The Commission concluded, in pertinent part:
1. The plaintiff[-employee] lifted the
unusually heavy chest of drawers of February
9, 1999 that constituted an interruption in
the plaintiff's normal work routine, as it was
not a part of his usual routine for the chest
of drawers to be so heavy. N.C. Gen. Stat. §
97-2(6).
2. The plaintiff[-employee] sustained a
hernia that appeared suddenly and did not
exist before arising out of the course of his
employment with the defendant-employer and as
a direct result of a specific traumatic
incident of the work assigned on February 9,
1999[,] when he lifted the unusually heavy
chest of drawers. N.C. Gen. Stat. § 97-2(18).
Our review of the Commission's opinion and award is limited
to a determination of (1) whether the Commission's findings of fact
are supported by any competent evidence in the record; and (2)
whether the Commission's findings justify its conclusions of law.
Goff v. Foster Forbes Glass Div., 140 N.C. App. 130, 132-33, 535
S.E.2d 602, 604 (2000). The facts found by the Commission are
conclusive upon appeal to this Court when they are supported by
[any] competent evidence, even when there is evidence to support
contrary findings. Pittman v. International Paper Co., 132 N.C.
App. 151, 156, 510 S.E.2d 705, 709, disc. review denied, 350 N.C.

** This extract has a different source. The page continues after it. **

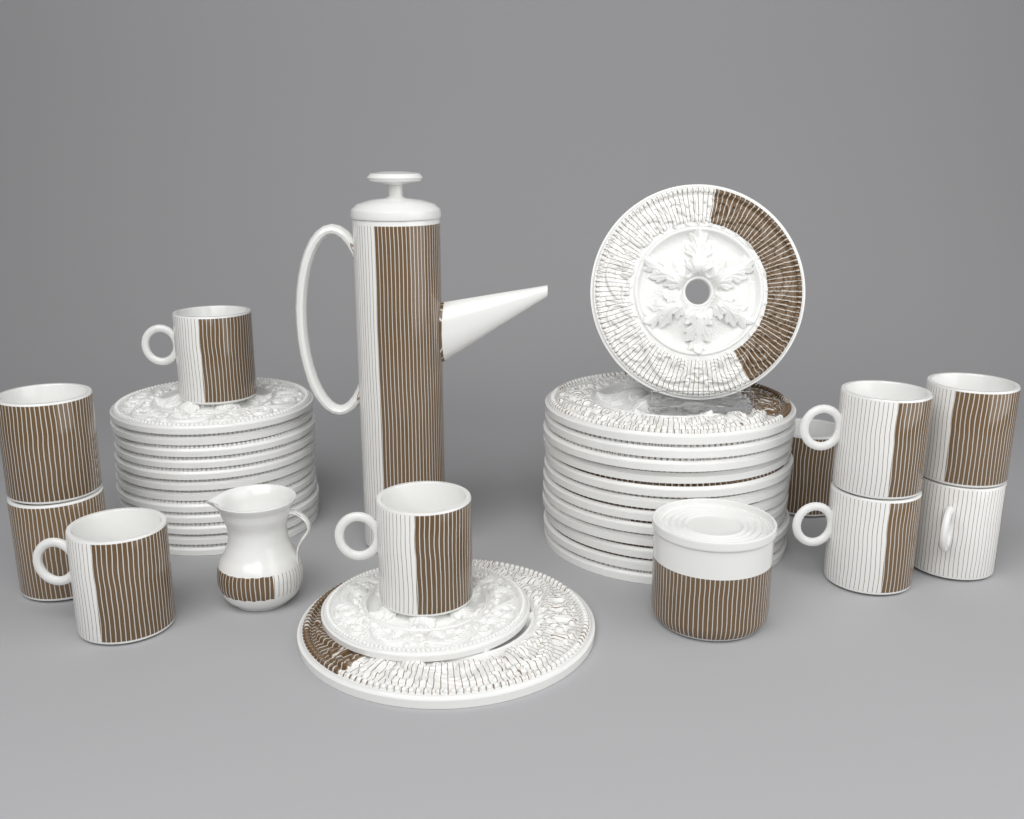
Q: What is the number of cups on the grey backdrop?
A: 10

310, 534 S.E.2d 596, aff'd, 351 N.C. 42, 519 S.E.2d 524 (1999); see
also Adams v. AVX Corp., 349 N.C. 676, 509 S.E.2d 411 (1998).

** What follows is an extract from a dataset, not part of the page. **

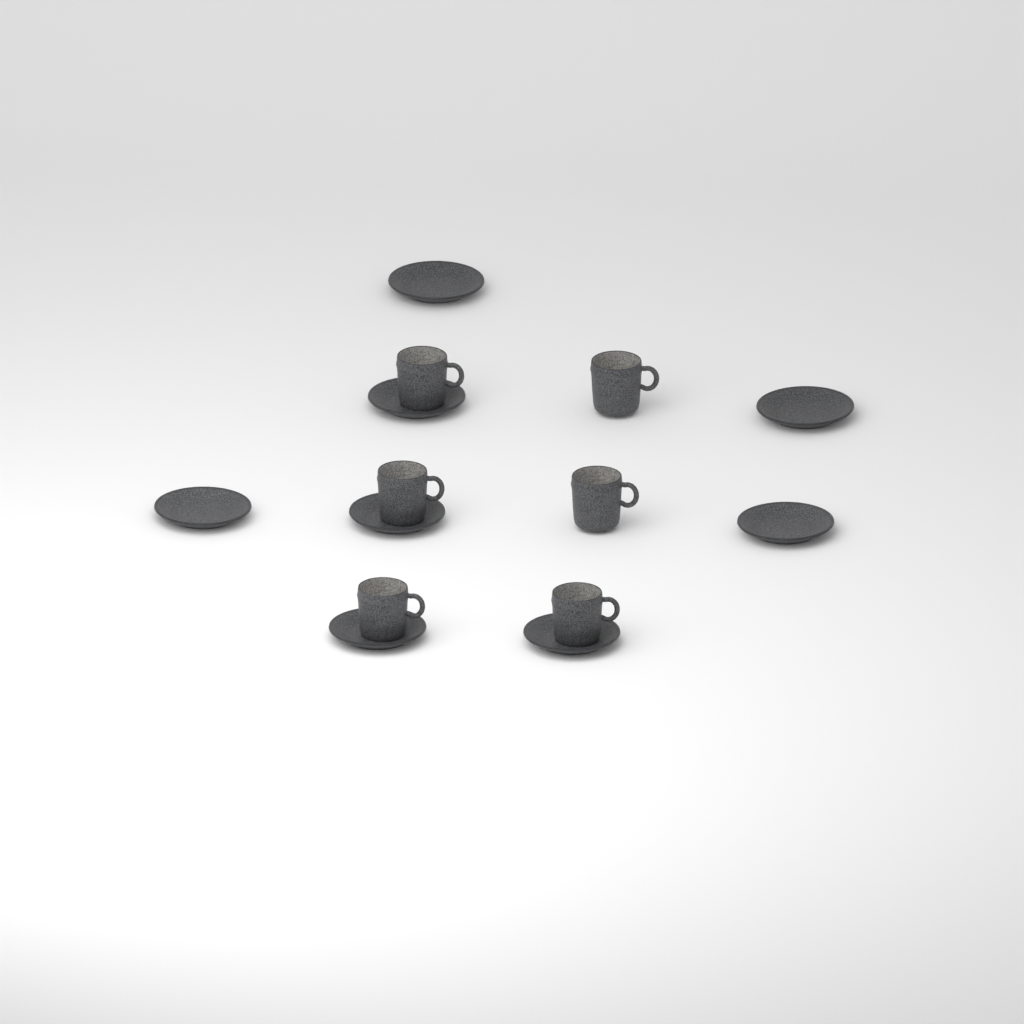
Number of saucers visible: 8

In order to recover for a hernia an employee has the burden of
showing:
a. That there was an injury resulting in
hernia or rupture[;]
b. That the hernia or rupture appeared suddenly[;]
. . . .
d. That the hernia or rupture immediately
followed an accident [or arose] out of .
. . a specific traumatic incident[; and]
e. That the hernia or rupture did not exist
prior to the accident for which
compensation is claimed.
N.C.G.S. § 97-2(18) (2001).
For an injury to be compensable under the
terms of the Workmen's Compensation Act . . .

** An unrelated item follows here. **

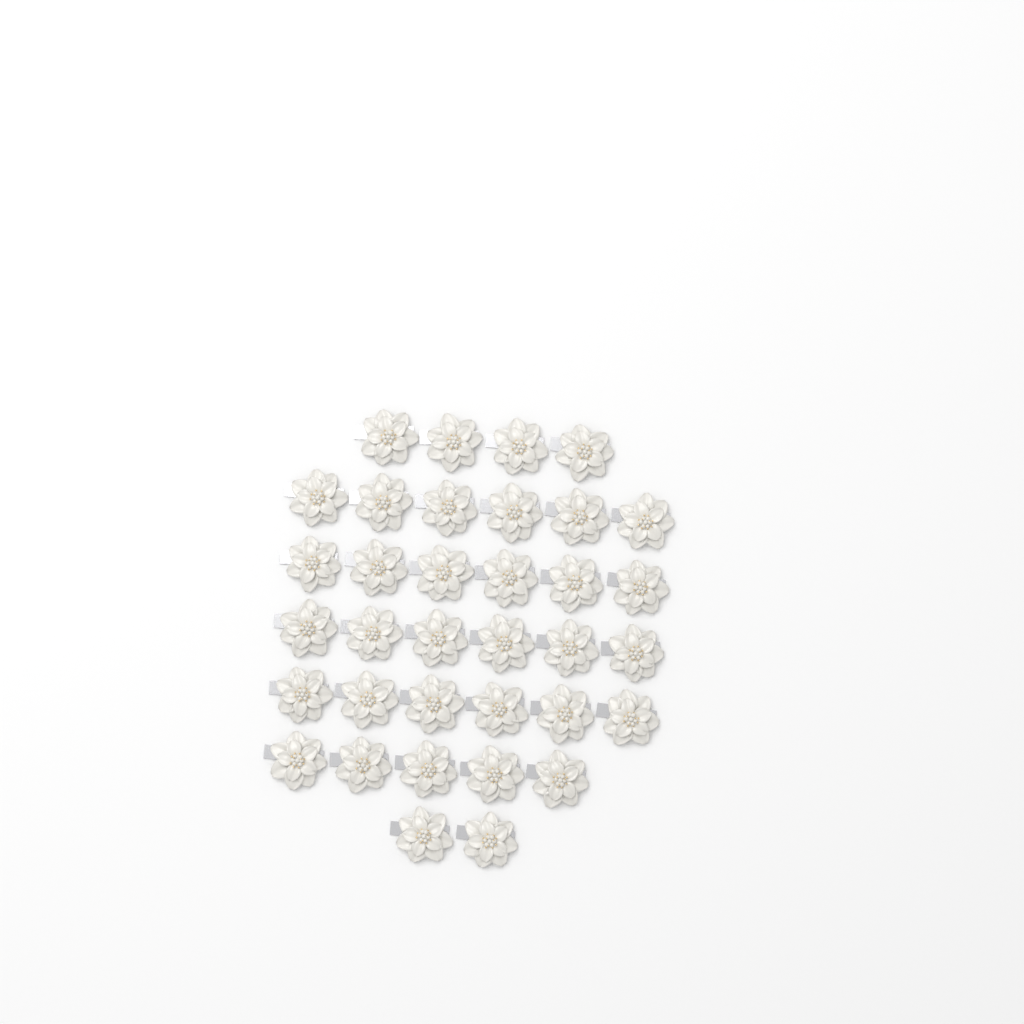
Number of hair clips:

[t]here must be competent evidence to support
the inference that the accident in question
resulted in the injury complained of, i.e.,
some evidence that the accident at least might
have or could have produced the particular
disability in question. The quantum and
quality of the evidence required to establish
prima facie the causal relationship will of
course vary with the complexity of the injury
itself. There will be many instances in
which the facts in evidence are such that any
layman of average intelligence and experience
would know what caused the injuries complained
of.
Click v. Freight Carriers, 300 N.C. 164, 167, 265 S.E.2d 389, 391
(1980) (quoting Gillikin v. Burbage, 263 N.C. 317, 325, 139 S.E.2d
753, 760 (1965)). However, in cases presenting complicated
medical questions far removed from the ordinary experience and
knowledge of laymen, only an expert can give competent opinion
evidence as to the cause of the injury. Id. at 167, 265 S.E.2d at
391. Reliance on Commission expertise is not justified where the
subject matter involves a complicated medical question. Id. at
168, 265 S.E.2d at 391.
In a case decided since the Commission's own decision in this
case, our Supreme Court has held that in such cases, expert
medical testimony is necessary to provide a proper foundation for
the Commission's findings. Holley v. ACTS, Inc., 357 N.C. 228,234, 581 S.E.2d 750, 754 (2003). But 'when such expert opinion
testimony is based merely upon speculation and conjecture, . . . it
is not sufficiently reliable to qualify as competent evidence on
issues of medical causation.' Id. at 232, 581 S.E.2d at 753
(quoting Young v. Hickory Bus. Furn., 353 N.C. 227, 230, 538 S.E.2d
912, 915 (2000)). 'The evidence must . . . take the case out of
the realm of conjecture and remote possibility, that is, there must
be sufficient competent evidence tending to show a proximate causal
relation.' Id. (quoting Gilmore v. Board of Education, 222 N.C.
358, 365, 23 S.E.2d 292, 296 (1942)).